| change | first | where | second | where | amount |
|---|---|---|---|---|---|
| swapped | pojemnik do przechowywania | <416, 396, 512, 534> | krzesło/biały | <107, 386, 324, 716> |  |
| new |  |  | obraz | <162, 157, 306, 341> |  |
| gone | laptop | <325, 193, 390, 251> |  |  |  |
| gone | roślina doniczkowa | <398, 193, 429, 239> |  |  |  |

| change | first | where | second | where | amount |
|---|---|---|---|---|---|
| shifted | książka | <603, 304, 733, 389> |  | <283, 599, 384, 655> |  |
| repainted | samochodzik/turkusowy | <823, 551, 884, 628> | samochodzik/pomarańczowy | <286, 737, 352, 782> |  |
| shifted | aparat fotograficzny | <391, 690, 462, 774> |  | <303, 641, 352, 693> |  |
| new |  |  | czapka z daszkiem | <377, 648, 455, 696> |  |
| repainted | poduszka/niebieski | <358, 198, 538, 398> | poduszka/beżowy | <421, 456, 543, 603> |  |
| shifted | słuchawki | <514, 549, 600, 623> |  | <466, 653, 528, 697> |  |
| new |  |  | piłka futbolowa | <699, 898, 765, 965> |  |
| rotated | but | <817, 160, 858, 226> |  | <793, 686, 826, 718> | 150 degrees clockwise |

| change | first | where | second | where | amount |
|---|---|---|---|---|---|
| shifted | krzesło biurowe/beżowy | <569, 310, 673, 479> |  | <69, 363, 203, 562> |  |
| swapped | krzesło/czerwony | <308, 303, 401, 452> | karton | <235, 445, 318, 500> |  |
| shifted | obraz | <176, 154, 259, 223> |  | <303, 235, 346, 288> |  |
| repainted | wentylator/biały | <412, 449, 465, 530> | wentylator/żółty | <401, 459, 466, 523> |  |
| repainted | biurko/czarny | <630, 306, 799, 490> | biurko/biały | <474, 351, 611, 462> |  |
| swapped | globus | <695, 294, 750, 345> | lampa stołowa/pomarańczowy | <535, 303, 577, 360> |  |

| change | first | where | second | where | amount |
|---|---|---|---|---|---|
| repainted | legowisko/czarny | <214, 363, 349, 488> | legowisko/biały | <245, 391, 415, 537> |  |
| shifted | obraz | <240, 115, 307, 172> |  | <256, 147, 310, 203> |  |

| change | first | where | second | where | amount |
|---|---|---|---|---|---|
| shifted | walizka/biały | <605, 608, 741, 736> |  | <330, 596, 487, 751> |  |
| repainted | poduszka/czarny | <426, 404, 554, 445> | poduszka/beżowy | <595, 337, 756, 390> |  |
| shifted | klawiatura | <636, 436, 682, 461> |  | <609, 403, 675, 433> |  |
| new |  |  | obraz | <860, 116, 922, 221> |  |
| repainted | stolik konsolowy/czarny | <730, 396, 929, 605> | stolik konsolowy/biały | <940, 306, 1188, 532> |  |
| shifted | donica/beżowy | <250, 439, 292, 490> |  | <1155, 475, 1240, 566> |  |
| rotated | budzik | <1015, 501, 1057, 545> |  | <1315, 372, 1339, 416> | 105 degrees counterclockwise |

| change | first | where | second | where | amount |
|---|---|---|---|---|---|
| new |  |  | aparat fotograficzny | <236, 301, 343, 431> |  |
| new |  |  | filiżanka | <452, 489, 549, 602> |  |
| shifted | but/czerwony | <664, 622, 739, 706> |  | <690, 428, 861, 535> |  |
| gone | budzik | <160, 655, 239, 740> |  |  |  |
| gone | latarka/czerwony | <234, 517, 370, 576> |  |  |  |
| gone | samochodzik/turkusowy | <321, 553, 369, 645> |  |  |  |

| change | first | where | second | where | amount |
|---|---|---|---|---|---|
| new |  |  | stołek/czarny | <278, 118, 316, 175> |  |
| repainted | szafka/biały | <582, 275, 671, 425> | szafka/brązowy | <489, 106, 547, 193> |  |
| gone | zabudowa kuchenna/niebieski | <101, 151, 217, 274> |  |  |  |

* * * * * * *

> EXERCISE: Each line of the records with the word "beżowy" in it is to be copied.

> ANSWER TO THE PROBLEM:
| repainted | poduszka/niebieski | <358, 198, 538, 398> | poduszka/beżowy | <421, 456, 543, 603> |  |
| shifted | krzesło biurowe/beżowy | <569, 310, 673, 479> |  | <69, 363, 203, 562> |  |
| repainted | poduszka/czarny | <426, 404, 554, 445> | poduszka/beżowy | <595, 337, 756, 390> |  |
| shifted | donica/beżowy | <250, 439, 292, 490> |  | <1155, 475, 1240, 566> |  |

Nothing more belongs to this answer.